Using the information:
(a) In the PostGIS anonymization text, retype the passage that begins with the words containing "PostGIS Data Anonymization" and ends with "your business partners?".
(b) Write the next part of the PostGIS anonymization text, picking up right after its final sentence.

Source text:

BEGIN

PostGIS Data Anonymization
Among all the sensitive spatial data being collected through cellphones and credit cards, our address of residency is probably the most delicate one. Can it be anonymized/pseudonymized/obscured before you share it with your business partners?
Imagine given a set of address points for each of your clients and the set of all address points in the country, you should adjust it in the following way:
- find the two nearest address points for each address point of your client
- find the center of these two and the client address point
- measure the distance of the computed center to each of three points and keep the maximum value
- make the biggest distance even bigger by adding 10 % of its value
- ceil the value
- output the new position and the ceiled distance
This shifts each address point by a dynamic distance, giving us at least three points within the given distance (one of them being the original address point).

END

Plain-text document sources

BEGIN

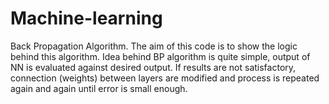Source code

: # Machine-learning
Back Propagation Algorithm. The aim of this code is to show the logic behind this algorithm. 
Idea behind BP algorithm is quite simple, output of NN is evaluated against desired output. 
If results are not satisfactory, connection (weights) between layers are modified and process is repeated again and again until error is small enough.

END

Task responses:
(a)
PostGIS Data Anonymization
Among all the sensitive spatial data being collected through cellphones and credit cards, our address of residency is probably the most delicate one. Can it be anonymized/pseudonymized/obscured before you share it with your business partners?

(b)
SELECT
tmp.code,
ST_X(tmp.new_position) x,
ST_Y(tmp.new_position) y,
ceil(MAX(biggest_distance) + MAX(biggest_distance) * 0.1) round_distance
FROM (
SELECT
tmp.code,
tmp.geom,
ST_Centroid((ST_Union(two_closest_points, tmp.geom))) new_position,
-- get distance to two closest points and the client address point
ST_Centroid((ST_Union(two_closest_points, tmp.geom))) <-> (ST_DumpPoints(ST_Union(two_closest_points, tmp.geom))).geom biggest_distance
FROM (
SELECT
r1.code,
r1.geom,
ST_Union(neighbours.geom) two_closest_points
FROM address_points r1,
LATERAL (
-- keep two closest points to each client address point
SELECT
r2.code,
r2.geom,
r1.geom <-> r2.geom distance
FROM address_points r2
WHERE r1.code <> r2.code
ORDER BY r1.geom <-> r2.geom ASC
LIMIT 2
) neighbours
GROUP BY
r1.code,
r1.geom
) tmp
) tmp
GROUP BY
tmp.code,
tmp.geom,
tmp.new_position;
You might want to use LATERAL
for tasks like this.